The policy, encouraged by Walmart, has been used for several years in some Tennessee counties. An appellate court judge calls the practice “unreasonable, unjust, and violative of due process.”
A Tennessee appellate court has declared “unjust” a controversial policy backed by Walmart that labeled shoplifters as burglars and put them in prison – for stealing something as inexpensive as a toothbrush, reports the Knoxville News Sentinel. Tennessee Criminal Court of Appeals Judge Camille R. McMullen, backed by two colleagues, said the policy is a perversion of a state law intended to punish people for breaking into houses or locked businesses. “Our review of the legislative history of the burglary statute shows that charging of burglary in these instances is unreasonable, unjust, and violative of due process,” McMullen wrote.
Nonetheless, prosecutors in Knox County say they will continue charge shoplifters with burglary, saying the ruling amounted to a mere legal opinion.
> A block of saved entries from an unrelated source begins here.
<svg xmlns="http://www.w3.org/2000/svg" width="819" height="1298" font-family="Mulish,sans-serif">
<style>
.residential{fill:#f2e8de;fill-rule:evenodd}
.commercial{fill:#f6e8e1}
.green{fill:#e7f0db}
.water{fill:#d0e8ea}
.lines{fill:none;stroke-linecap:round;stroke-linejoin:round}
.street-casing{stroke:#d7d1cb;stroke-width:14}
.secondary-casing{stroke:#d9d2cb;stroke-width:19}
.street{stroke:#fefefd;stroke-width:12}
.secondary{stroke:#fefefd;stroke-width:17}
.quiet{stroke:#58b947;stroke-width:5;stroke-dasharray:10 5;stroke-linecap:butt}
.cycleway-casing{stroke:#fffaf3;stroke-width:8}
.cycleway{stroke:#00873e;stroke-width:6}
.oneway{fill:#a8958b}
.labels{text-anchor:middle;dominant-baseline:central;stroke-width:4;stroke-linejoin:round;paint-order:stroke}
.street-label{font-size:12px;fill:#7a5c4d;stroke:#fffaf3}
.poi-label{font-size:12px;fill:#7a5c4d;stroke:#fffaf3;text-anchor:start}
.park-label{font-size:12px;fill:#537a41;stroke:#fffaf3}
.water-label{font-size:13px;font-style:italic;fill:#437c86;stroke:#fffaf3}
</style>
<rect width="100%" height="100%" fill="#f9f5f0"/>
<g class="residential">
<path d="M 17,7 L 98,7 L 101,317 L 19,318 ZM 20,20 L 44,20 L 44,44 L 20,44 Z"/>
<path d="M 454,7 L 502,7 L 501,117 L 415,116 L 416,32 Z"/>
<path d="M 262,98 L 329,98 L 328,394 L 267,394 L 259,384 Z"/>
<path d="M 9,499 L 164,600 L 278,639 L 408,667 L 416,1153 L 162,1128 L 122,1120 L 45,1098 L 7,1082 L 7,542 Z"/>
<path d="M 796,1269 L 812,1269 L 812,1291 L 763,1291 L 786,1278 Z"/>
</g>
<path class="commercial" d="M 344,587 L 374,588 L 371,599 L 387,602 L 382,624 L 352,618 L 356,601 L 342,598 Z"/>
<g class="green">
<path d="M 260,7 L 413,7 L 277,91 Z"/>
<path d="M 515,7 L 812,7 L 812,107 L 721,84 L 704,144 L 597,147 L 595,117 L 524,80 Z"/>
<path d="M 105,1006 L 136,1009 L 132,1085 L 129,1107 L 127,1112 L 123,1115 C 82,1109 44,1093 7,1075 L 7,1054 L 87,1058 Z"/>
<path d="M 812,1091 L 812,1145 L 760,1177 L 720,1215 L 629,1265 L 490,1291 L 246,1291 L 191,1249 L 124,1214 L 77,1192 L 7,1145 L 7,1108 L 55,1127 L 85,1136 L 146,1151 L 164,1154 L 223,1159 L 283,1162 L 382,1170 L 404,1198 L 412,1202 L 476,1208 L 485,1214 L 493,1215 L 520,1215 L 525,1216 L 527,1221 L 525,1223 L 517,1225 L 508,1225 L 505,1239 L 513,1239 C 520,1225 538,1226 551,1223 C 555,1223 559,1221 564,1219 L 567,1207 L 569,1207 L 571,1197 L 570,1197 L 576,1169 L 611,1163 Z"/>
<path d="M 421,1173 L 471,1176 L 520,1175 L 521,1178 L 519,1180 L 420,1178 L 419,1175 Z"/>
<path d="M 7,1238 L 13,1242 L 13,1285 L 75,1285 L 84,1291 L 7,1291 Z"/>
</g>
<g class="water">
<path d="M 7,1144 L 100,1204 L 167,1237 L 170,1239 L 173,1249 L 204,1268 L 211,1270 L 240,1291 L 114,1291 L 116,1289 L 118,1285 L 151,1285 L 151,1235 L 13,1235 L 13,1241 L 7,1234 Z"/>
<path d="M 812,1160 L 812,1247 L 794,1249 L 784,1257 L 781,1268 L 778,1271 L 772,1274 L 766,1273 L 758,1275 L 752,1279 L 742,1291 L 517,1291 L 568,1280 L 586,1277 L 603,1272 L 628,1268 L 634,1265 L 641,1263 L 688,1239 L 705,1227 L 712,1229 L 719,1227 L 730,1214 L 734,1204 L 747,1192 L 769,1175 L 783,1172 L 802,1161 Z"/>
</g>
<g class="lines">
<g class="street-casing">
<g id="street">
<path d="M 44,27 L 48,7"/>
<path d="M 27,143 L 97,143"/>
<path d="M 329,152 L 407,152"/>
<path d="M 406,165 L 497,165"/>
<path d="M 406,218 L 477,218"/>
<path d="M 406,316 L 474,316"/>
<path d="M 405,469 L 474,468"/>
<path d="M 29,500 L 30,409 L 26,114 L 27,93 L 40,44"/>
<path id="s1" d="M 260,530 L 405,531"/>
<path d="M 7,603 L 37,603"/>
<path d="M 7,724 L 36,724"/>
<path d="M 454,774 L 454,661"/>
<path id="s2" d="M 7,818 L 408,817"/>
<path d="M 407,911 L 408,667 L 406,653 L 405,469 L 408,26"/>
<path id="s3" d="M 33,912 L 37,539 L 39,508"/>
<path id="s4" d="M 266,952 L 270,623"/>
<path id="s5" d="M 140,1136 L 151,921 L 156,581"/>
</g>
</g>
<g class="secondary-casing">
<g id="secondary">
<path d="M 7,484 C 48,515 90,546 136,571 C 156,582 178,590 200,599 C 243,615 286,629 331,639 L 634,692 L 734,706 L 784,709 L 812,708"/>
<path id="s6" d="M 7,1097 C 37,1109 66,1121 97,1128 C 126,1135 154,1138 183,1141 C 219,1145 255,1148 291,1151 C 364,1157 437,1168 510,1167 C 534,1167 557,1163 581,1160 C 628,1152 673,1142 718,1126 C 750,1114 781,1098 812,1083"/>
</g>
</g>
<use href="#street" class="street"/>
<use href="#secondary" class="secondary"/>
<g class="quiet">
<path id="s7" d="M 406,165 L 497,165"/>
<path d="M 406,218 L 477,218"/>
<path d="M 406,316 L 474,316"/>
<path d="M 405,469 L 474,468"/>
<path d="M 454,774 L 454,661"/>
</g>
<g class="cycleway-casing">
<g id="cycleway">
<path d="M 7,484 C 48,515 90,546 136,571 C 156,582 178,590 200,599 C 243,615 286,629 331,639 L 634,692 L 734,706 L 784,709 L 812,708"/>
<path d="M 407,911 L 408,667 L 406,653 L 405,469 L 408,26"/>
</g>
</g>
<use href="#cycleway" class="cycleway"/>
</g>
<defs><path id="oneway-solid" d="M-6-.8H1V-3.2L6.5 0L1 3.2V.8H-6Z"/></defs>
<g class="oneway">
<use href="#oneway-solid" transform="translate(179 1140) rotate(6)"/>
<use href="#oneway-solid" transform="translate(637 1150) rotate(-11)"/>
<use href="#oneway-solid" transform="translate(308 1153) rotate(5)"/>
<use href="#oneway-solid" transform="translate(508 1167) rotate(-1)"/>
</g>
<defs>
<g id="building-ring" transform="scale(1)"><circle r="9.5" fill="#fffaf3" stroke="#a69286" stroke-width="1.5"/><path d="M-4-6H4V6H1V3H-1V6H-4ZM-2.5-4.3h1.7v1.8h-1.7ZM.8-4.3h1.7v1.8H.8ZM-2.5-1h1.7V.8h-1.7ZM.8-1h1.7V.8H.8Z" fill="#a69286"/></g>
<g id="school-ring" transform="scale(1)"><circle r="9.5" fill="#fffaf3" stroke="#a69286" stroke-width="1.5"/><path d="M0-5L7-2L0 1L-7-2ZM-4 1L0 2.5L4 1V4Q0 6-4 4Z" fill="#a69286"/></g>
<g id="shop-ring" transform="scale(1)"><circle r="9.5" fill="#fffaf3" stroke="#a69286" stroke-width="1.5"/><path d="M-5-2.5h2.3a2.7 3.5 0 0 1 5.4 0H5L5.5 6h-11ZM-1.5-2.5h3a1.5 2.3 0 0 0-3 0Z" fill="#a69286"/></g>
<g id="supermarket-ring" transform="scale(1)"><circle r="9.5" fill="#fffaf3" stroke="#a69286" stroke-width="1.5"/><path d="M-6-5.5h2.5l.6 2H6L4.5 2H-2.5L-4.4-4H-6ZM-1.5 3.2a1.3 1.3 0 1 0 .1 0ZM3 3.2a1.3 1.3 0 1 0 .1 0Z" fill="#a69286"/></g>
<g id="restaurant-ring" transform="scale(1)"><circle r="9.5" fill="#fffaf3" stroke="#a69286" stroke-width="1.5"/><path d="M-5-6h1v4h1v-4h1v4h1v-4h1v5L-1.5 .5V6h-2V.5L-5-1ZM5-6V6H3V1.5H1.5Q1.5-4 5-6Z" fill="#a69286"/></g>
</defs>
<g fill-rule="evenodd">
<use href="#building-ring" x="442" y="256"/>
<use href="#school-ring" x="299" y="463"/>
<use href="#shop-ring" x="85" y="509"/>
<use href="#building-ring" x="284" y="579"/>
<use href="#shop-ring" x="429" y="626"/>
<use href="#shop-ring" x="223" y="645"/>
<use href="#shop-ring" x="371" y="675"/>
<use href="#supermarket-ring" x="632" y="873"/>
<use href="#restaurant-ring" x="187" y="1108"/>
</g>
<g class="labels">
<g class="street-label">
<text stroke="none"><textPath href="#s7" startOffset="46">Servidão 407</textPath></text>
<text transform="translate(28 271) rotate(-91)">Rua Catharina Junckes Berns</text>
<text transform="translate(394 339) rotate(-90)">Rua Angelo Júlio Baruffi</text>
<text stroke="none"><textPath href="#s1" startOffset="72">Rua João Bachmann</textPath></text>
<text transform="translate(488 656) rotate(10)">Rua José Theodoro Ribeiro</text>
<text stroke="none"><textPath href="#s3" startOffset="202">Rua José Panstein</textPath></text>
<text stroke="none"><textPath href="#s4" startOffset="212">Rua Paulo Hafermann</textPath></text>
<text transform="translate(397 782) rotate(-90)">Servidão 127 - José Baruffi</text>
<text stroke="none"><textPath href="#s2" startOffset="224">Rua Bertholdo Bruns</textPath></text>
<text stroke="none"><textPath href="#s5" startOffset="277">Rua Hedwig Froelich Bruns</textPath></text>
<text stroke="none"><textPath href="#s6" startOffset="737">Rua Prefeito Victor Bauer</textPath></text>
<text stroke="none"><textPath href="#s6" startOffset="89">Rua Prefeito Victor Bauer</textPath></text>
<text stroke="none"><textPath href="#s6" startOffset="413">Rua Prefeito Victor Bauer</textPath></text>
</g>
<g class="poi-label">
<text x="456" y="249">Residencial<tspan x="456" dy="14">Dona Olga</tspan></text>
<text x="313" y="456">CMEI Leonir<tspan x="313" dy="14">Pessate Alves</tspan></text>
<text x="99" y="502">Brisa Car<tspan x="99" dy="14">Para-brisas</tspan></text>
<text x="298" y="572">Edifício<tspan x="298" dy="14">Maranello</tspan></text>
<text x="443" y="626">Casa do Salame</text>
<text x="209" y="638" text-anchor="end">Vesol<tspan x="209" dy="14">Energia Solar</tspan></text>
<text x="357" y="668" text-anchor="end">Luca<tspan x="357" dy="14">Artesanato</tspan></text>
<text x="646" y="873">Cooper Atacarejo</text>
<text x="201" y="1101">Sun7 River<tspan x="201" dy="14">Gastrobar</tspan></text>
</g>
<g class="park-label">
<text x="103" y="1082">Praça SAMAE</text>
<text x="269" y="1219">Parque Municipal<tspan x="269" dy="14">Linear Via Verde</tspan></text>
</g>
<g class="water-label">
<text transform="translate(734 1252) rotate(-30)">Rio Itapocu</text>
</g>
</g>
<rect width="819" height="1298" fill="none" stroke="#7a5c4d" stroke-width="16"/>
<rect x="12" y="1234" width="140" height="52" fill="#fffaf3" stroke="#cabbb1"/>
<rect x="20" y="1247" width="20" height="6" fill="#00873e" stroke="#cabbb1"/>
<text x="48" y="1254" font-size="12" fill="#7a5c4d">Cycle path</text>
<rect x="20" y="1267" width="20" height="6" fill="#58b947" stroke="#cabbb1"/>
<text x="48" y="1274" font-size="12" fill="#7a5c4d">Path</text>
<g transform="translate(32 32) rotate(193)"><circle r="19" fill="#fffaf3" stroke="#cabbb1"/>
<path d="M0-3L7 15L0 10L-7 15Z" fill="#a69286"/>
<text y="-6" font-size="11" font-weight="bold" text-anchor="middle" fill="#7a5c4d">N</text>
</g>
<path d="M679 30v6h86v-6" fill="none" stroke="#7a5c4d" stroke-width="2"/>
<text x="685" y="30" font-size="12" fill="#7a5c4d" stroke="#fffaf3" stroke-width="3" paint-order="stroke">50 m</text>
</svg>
The idea of charging shoplifters as burglars arose first in Davidson County, where it was soon abandoned over fear it was unconstitutional. But Knox County began using the same policy in 2014, mostly at Walmart stores, which has long supported tougher penalties for repeat shoplifters. The key legal question is whether a store like Walmart, which is open 24 hours a day to the public, can be burglarized under the law. The case in question in the court ruling concerned a woman who was charged with burglary in connection with the theft of $72 from a Walmart in Putnam County, Tenn.